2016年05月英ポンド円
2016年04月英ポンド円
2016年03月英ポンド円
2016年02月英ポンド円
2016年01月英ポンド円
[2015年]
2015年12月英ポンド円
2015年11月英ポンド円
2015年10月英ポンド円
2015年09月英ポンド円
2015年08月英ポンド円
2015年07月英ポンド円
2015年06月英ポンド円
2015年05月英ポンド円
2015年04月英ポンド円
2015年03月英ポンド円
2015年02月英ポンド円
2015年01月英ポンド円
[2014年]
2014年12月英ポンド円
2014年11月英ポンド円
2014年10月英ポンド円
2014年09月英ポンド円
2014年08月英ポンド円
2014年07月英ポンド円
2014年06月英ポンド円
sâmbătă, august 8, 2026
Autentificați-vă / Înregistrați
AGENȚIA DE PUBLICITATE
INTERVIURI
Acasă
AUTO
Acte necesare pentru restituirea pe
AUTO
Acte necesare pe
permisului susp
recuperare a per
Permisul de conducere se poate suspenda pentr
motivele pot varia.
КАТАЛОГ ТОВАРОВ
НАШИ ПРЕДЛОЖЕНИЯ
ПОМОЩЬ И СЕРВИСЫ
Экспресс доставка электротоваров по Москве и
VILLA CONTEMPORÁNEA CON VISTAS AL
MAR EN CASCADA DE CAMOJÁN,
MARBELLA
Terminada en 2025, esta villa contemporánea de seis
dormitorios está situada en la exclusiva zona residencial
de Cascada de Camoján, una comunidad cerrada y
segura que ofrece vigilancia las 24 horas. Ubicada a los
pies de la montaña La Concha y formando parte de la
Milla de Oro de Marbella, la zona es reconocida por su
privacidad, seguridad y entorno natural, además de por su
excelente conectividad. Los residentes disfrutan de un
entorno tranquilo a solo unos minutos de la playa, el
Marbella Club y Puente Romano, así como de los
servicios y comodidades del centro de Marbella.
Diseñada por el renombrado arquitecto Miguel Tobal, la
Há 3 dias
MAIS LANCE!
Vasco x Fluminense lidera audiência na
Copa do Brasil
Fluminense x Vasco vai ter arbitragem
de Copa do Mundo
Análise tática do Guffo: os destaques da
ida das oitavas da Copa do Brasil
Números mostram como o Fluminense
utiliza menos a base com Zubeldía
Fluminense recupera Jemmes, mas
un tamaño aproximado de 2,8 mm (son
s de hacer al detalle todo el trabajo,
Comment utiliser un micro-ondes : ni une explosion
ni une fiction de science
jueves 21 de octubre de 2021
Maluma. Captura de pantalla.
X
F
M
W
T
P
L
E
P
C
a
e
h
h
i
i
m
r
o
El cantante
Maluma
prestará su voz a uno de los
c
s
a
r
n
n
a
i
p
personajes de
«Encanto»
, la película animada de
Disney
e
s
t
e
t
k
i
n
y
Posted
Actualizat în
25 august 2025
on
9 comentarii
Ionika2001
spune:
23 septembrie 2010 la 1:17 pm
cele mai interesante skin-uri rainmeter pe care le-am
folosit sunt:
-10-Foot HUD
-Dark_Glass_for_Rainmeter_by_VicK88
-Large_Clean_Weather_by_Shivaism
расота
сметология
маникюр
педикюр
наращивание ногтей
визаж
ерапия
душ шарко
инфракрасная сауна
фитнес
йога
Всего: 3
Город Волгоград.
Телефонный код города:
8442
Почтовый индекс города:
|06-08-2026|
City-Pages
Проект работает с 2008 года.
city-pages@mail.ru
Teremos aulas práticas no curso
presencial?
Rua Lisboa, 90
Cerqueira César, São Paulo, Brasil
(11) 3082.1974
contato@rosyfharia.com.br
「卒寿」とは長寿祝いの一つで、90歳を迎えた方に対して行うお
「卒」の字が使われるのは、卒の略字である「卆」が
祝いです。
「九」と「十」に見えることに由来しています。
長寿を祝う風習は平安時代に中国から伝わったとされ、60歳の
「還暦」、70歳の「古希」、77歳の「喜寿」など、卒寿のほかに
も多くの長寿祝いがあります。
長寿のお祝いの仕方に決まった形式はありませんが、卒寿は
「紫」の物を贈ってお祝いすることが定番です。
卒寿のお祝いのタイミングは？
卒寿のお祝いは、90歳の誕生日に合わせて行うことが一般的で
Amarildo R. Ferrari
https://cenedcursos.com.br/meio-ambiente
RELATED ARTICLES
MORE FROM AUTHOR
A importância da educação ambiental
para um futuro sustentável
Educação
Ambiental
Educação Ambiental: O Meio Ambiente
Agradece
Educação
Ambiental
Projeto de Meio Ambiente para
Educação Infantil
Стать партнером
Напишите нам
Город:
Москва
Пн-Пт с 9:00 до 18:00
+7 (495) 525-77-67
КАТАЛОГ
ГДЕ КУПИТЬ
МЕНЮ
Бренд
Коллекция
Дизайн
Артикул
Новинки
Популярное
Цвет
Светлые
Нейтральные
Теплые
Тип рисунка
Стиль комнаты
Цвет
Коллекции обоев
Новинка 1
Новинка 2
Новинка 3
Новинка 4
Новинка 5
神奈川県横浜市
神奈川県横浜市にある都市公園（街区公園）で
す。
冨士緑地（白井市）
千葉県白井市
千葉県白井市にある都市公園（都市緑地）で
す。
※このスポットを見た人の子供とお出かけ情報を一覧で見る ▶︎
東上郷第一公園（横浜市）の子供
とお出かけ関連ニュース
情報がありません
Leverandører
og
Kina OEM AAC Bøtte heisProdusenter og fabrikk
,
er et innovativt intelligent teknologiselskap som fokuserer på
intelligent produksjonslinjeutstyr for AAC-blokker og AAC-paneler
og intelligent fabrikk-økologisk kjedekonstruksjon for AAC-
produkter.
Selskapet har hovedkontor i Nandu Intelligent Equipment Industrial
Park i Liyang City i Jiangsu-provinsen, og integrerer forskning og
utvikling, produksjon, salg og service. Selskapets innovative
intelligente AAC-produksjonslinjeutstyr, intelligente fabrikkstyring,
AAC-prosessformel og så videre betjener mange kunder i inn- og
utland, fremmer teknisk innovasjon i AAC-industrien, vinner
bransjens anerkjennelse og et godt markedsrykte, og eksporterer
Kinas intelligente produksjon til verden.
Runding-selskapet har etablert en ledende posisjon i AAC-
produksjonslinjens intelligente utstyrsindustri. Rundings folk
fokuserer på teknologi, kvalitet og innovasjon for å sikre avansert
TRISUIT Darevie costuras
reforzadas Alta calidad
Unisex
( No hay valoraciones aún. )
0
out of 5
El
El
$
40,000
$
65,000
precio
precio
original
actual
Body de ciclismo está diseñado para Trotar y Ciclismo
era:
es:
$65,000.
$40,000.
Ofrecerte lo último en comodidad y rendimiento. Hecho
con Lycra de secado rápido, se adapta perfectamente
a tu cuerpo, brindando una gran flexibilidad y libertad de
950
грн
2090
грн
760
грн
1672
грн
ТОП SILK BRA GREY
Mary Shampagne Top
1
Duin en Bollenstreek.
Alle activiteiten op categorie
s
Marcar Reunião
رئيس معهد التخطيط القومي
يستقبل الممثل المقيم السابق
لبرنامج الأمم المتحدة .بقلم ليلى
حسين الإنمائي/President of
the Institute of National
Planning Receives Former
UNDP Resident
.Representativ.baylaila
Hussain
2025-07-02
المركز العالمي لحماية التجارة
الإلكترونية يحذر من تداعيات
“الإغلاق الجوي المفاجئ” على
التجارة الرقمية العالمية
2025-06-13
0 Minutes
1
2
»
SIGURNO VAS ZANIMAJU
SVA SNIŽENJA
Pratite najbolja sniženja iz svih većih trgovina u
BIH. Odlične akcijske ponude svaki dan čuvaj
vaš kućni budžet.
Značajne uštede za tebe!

........

Activity:
Copy out the text of every entry above word for word, keeping each line as it stands.

Solution:
2016年05月英ポンド円
2016年04月英ポンド円
2016年03月英ポンド円
2016年02月英ポンド円
2016年01月英ポンド円
[2015年]
2015年12月英ポンド円
2015年11月英ポンド円
2015年10月英ポンド円
2015年09月英ポンド円
2015年08月英ポンド円
2015年07月英ポンド円
2015年06月英ポンド円
2015年05月英ポンド円
2015年04月英ポンド円
2015年03月英ポンド円
2015年02月英ポンド円
2015年01月英ポンド円
[2014年]
2014年12月英ポンド円
2014年11月英ポンド円
2014年10月英ポンド円
2014年09月英ポンド円
2014年08月英ポンド円
2014年07月英ポンド円
2014年06月英ポンド円
sâmbătă, august 8, 2026
Autentificați-vă / Înregistrați
AGENȚIA DE PUBLICITATE
INTERVIURI
Acasă
AUTO
Acte necesare pentru restituirea pe
AUTO
Acte necesare pe
permisului susp
recuperare a per
Permisul de conducere se poate suspenda pentr
motivele pot varia.
КАТАЛОГ ТОВАРОВ
НАШИ ПРЕДЛОЖЕНИЯ
ПОМОЩЬ И СЕРВИСЫ
Экспресс доставка электротоваров по Москве и
VILLA CONTEMPORÁNEA CON VISTAS AL
MAR EN CASCADA DE CAMOJÁN,
MARBELLA
Terminada en 2025, esta villa contemporánea de seis
dormitorios está situada en la exclusiva zona residencial
de Cascada de Camoján, una comunidad cerrada y
segura que ofrece vigilancia las 24 horas. Ubicada a los
pies de la montaña La Concha y formando parte de la
Milla de Oro de Marbella, la zona es reconocida por su
privacidad, seguridad y entorno natural, además de por su
excelente conectividad. Los residentes disfrutan de un
entorno tranquilo a solo unos minutos de la playa, el
Marbella Club y Puente Romano, así como de los
servicios y comodidades del centro de Marbella.
Diseñada por el renombrado arquitecto Miguel Tobal, la
Há 3 dias
MAIS LANCE!
Vasco x Fluminense lidera audiência na
Copa do Brasil
Fluminense x Vasco vai ter arbitragem
de Copa do Mundo
Análise tática do Guffo: os destaques da
ida das oitavas da Copa do Brasil
Números mostram como o Fluminense
utiliza menos a base com Zubeldía
Fluminense recupera Jemmes, mas
un tamaño aproximado de 2,8 mm (son
s de hacer al detalle todo el trabajo,
Comment utiliser un micro-ondes : ni une explosion
ni une fiction de science
jueves 21 de octubre de 2021
Maluma. Captura de pantalla.
X
F
M
W
T
P
L
E
P
C
a
e
h
h
i
i
m
r
o
El cantante
Maluma
prestará su voz a uno de los
c
s
a
r
n
n
a
i
p
personajes de
«Encanto»
, la película animada de
Disney
e
s
t
e
t
k
i
n
y
Posted
Actualizat în
25 august 2025
on
9 comentarii
Ionika2001
spune:
23 septembrie 2010 la 1:17 pm
cele mai interesante skin-uri rainmeter pe care le-am
folosit sunt:
-10-Foot HUD
-Dark_Glass_for_Rainmeter_by_VicK88
-Large_Clean_Weather_by_Shivaism
расота
сметология
маникюр
педикюр
наращивание ногтей
визаж
ерапия
душ шарко
инфракрасная сауна
фитнес
йога
Всего: 3
Город Волгоград.
Телефонный код города:
8442
Почтовый индекс города:
|06-08-2026|
City-Pages
Проект работает с 2008 года.
city-pages@mail.ru
Teremos aulas práticas no curso
presencial?
Rua Lisboa, 90
Cerqueira César, São Paulo, Brasil
(11) 3082.1974
contato@rosyfharia.com.br
「卒寿」とは長寿祝いの一つで、90歳を迎えた方に対して行うお
「卒」の字が使われるのは、卒の略字である「卆」が
祝いです。
「九」と「十」に見えることに由来しています。
長寿を祝う風習は平安時代に中国から伝わったとされ、60歳の
「還暦」、70歳の「古希」、77歳の「喜寿」など、卒寿のほかに
も多くの長寿祝いがあります。
長寿のお祝いの仕方に決まった形式はありませんが、卒寿は
「紫」の物を贈ってお祝いすることが定番です。
卒寿のお祝いのタイミングは？
卒寿のお祝いは、90歳の誕生日に合わせて行うことが一般的で
Amarildo R. Ferrari
https://cenedcursos.com.br/meio-ambiente
RELATED ARTICLES
MORE FROM AUTHOR
A importância da educação ambiental
para um futuro sustentável
Educação
Ambiental
Educação Ambiental: O Meio Ambiente
Agradece
Educação
Ambiental
Projeto de Meio Ambiente para
Educação Infantil
Стать партнером
Напишите нам
Город:
Москва
Пн-Пт с 9:00 до 18:00
+7 (495) 525-77-67
КАТАЛОГ
ГДЕ КУПИТЬ
МЕНЮ
Бренд
Коллекция
Дизайн
Артикул
Новинки
Популярное
Цвет
Светлые
Нейтральные
Теплые
Тип рисунка
Стиль комнаты
Цвет
Коллекции обоев
Новинка 1
Новинка 2
Новинка 3
Новинка 4
Новинка 5
神奈川県横浜市
神奈川県横浜市にある都市公園（街区公園）で
す。
冨士緑地（白井市）
千葉県白井市
千葉県白井市にある都市公園（都市緑地）で
す。
※このスポットを見た人の子供とお出かけ情報を一覧で見る ▶︎
東上郷第一公園（横浜市）の子供
とお出かけ関連ニュース
情報がありません
Leverandører
og
Kina OEM AAC Bøtte heisProdusenter og fabrikk
,
er et innovativt intelligent teknologiselskap som fokuserer på
intelligent produksjonslinjeutstyr for AAC-blokker og AAC-paneler
og intelligent fabrikk-økologisk kjedekonstruksjon for AAC-
produkter.
Selskapet har hovedkontor i Nandu Intelligent Equipment Industrial
Park i Liyang City i Jiangsu-provinsen, og integrerer forskning og
utvikling, produksjon, salg og service. Selskapets innovative
intelligente AAC-produksjonslinjeutstyr, intelligente fabrikkstyring,
AAC-prosessformel og så videre betjener mange kunder i inn- og
utland, fremmer teknisk innovasjon i AAC-industrien, vinner
bransjens anerkjennelse og et godt markedsrykte, og eksporterer
Kinas intelligente produksjon til verden.
Runding-selskapet har etablert en ledende posisjon i AAC-
produksjonslinjens intelligente utstyrsindustri. Rundings folk
fokuserer på teknologi, kvalitet og innovasjon for å sikre avansert
TRISUIT Darevie costuras
reforzadas Alta calidad
Unisex
( No hay valoraciones aún. )
0
out of 5
El
El
$
40,000
$
65,000
precio
precio
original
actual
Body de ciclismo está diseñado para Trotar y Ciclismo
era:
es:
$65,000.
$40,000.
Ofrecerte lo último en comodidad y rendimiento. Hecho
con Lycra de secado rápido, se adapta perfectamente
a tu cuerpo, brindando una gran flexibilidad y libertad de
950
грн
2090
грн
760
грн
1672
грн
ТОП SILK BRA GREY
Mary Shampagne Top
1
Duin en Bollenstreek.
Alle activiteiten op categorie
s
Marcar Reunião
رئيس معهد التخطيط القومي
يستقبل الممثل المقيم السابق
لبرنامج الأمم المتحدة .بقلم ليلى
حسين الإنمائي/President of
the Institute of National
Planning Receives Former
UNDP Resident
.Representativ.baylaila
Hussain
2025-07-02
المركز العالمي لحماية التجارة
الإلكترونية يحذر من تداعيات
“الإغلاق الجوي المفاجئ” على
التجارة الرقمية العالمية
2025-06-13
0 Minutes
1
2
»
SIGURNO VAS ZANIMAJU
SVA SNIŽENJA
Pratite najbolja sniženja iz svih većih trgovina u
BIH. Odlične akcijske ponude svaki dan čuvaj
vaš kućni budžet.
Značajne uštede za tebe!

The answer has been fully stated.